**What the exercise asks**
Which lines below fall between the one containing "złotych. Środki dla rodzin byłyby ogromne" and the one containing "mladé či starší generace. Pro důchodce"? Repeat them exactly, counting both of those lines, and add nothing else.

══ Input records

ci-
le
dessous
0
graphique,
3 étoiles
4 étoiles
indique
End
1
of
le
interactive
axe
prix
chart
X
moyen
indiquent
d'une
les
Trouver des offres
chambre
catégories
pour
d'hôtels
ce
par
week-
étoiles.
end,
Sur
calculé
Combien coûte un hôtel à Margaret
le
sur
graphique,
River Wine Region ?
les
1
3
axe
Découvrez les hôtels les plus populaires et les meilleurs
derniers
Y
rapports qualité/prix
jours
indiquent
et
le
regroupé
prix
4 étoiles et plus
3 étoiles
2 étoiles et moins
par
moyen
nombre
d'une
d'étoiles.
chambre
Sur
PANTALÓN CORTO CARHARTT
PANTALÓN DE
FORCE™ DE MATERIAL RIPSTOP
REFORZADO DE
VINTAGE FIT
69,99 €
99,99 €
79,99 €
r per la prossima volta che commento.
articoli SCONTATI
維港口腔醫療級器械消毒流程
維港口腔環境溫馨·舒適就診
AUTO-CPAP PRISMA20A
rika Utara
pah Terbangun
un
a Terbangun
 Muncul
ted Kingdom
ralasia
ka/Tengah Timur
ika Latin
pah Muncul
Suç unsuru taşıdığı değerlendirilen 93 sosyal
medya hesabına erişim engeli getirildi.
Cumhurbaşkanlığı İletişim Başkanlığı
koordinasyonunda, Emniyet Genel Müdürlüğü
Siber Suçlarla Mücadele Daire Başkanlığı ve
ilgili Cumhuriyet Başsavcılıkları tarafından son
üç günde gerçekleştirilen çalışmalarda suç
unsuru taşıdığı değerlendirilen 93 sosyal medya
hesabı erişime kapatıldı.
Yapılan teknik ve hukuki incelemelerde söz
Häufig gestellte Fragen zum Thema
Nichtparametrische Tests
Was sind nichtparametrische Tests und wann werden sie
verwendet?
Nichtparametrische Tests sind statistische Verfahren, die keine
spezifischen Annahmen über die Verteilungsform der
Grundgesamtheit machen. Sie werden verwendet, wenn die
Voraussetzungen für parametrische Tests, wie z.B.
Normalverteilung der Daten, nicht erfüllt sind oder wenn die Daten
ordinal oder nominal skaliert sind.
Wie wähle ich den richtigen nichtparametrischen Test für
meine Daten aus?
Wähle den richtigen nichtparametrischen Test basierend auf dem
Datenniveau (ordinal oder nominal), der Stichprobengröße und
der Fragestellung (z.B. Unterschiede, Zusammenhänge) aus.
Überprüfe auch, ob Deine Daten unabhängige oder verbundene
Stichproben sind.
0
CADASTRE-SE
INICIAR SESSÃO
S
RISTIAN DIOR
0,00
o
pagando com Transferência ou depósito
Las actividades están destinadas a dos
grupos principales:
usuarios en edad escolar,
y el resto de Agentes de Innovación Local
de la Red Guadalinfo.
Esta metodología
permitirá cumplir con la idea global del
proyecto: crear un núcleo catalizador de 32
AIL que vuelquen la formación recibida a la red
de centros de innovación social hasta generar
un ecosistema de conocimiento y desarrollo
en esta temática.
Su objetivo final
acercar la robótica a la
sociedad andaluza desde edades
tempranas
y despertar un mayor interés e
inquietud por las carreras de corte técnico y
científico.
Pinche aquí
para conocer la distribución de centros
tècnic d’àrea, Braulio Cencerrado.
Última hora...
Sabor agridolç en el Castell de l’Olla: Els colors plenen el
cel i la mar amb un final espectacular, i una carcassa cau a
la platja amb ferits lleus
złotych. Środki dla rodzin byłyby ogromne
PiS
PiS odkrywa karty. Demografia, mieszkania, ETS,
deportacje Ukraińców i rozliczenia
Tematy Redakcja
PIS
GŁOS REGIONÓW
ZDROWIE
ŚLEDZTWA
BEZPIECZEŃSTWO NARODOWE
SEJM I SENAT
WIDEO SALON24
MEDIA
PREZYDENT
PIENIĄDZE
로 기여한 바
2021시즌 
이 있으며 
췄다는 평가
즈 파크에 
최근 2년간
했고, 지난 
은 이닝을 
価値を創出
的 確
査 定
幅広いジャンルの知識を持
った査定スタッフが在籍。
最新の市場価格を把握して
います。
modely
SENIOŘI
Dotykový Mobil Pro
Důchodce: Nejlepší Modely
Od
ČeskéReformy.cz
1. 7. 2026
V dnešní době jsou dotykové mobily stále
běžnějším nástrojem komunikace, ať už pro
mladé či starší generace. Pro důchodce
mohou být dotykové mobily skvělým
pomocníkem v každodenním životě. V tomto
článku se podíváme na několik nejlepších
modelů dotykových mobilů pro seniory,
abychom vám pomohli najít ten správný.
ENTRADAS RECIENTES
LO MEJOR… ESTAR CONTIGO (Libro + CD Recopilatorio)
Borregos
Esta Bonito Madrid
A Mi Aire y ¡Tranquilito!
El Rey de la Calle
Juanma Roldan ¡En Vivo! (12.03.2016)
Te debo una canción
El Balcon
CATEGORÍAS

════

**Solution**
złotych. Środki dla rodzin byłyby ogromne
PiS
PiS odkrywa karty. Demografia, mieszkania, ETS,
deportacje Ukraińców i rozliczenia
Tematy Redakcja
PIS
GŁOS REGIONÓW
ZDROWIE
ŚLEDZTWA
BEZPIECZEŃSTWO NARODOWE
SEJM I SENAT
WIDEO SALON24
MEDIA
PREZYDENT
PIENIĄDZE
로 기여한 바
2021시즌 
이 있으며 
췄다는 평가
즈 파크에 
최근 2년간
했고, 지난 
은 이닝을 
価値を創出
的 確
査 定
幅広いジャンルの知識を持
った査定スタッフが在籍。
最新の市場価格を把握して
います。
modely
SENIOŘI
Dotykový Mobil Pro
Důchodce: Nejlepší Modely
Od
ČeskéReformy.cz
1. 7. 2026
V dnešní době jsou dotykové mobily stále
běžnějším nástrojem komunikace, ať už pro
mladé či starší generace. Pro důchodce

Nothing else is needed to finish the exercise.